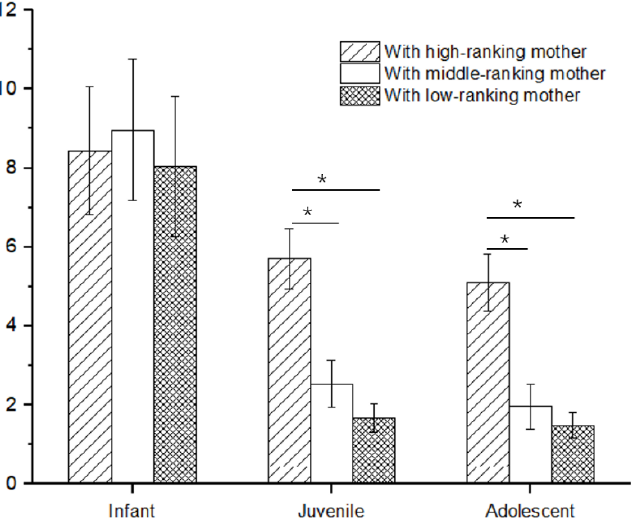
Figure 1. The rate of social play among immature individuals with mothers of different rank categories (* p < 0.05).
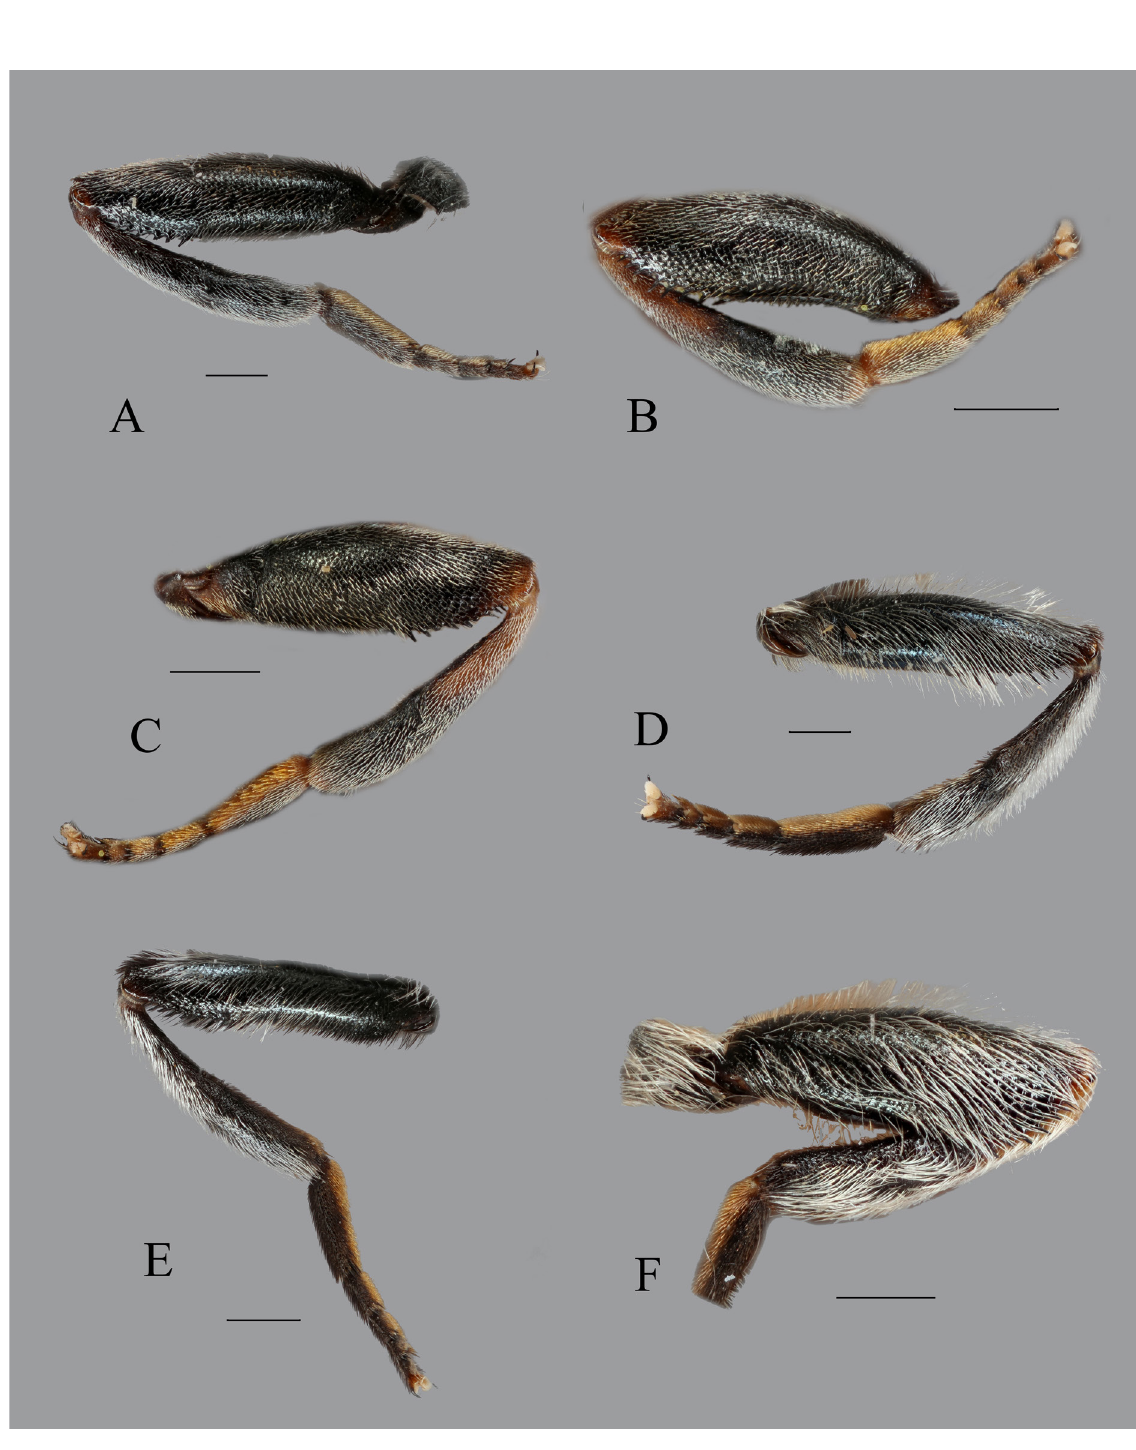
Fig. 9. Metaleg, lateral view. A . Eumerus atricolorus Gilasian & van Steenis sp. nov., holotype, ♂ (HMIM). B . E. brevipilosus Gilasian & van Steenis sp. nov., holotype, ♂ (HMIM). C . E. brevipilosus Gilasian & van Steenis sp. nov., paratype, ♀ (HMIM). D . E. chekabicus Gilasian & van Steenis sp. nov., holotype, ♂ (HMIM). E . E. hissaricus Stackelberg, 1949 , ♂, Ghoochan, Iran (HMIM). F . E. ovoformus Gilasian & van Steenis sp. nov., holotype, ♂ (HMIM). Scale bars = 0.5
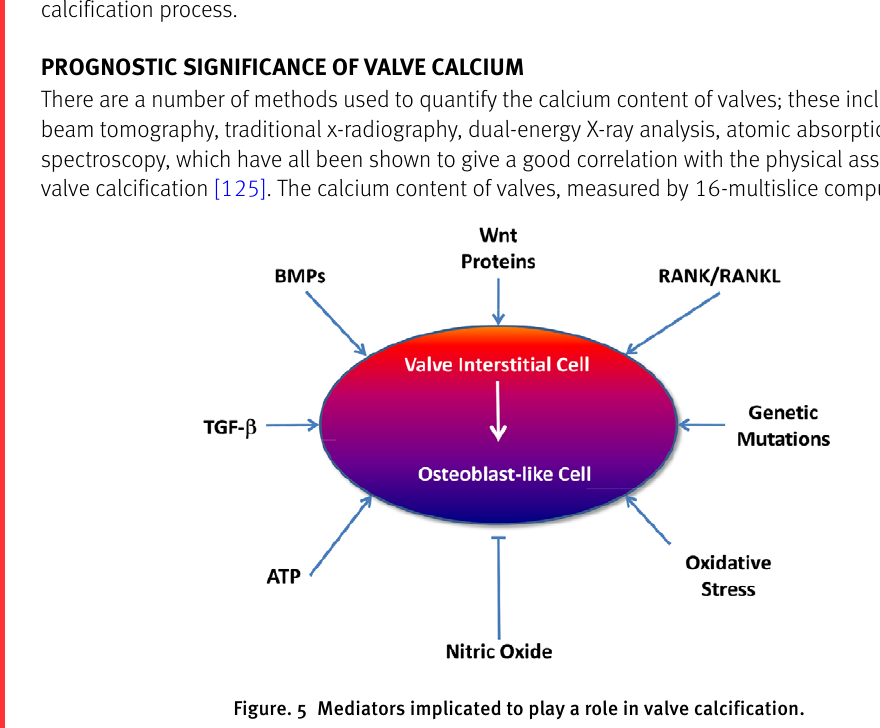
Figure. 5 Mediators implicated to play a role in valve calcification.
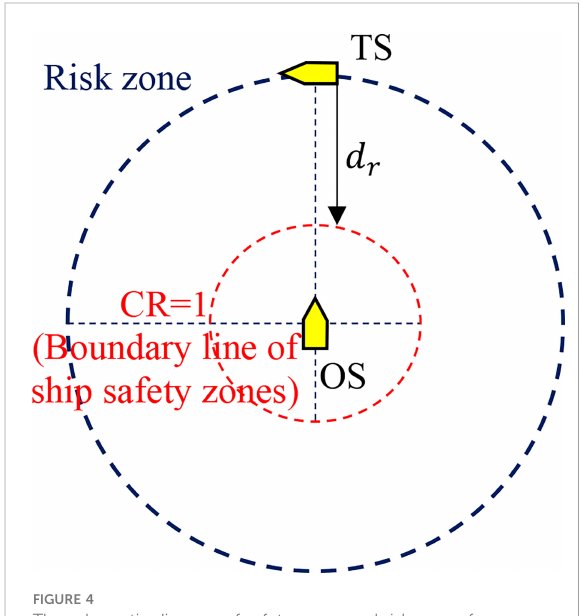
FIGURE 4 The schematic diagram of safety zones and risk zones for obstacles and own ship.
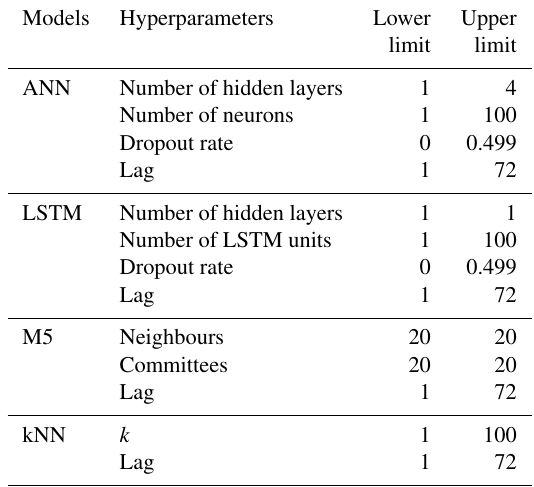
Table 3. Selected ML hyperparameters for tuning.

PROBLEM STATEMENT:
Each line of the records that contains the string "play" must be copied.

ANSWER SPACE:
Figure 1. The rate of social play among immature individuals with mothers of different rank categories (* p < 0.05).
Figure. 5 Mediators implicated to play a role in valve calcification.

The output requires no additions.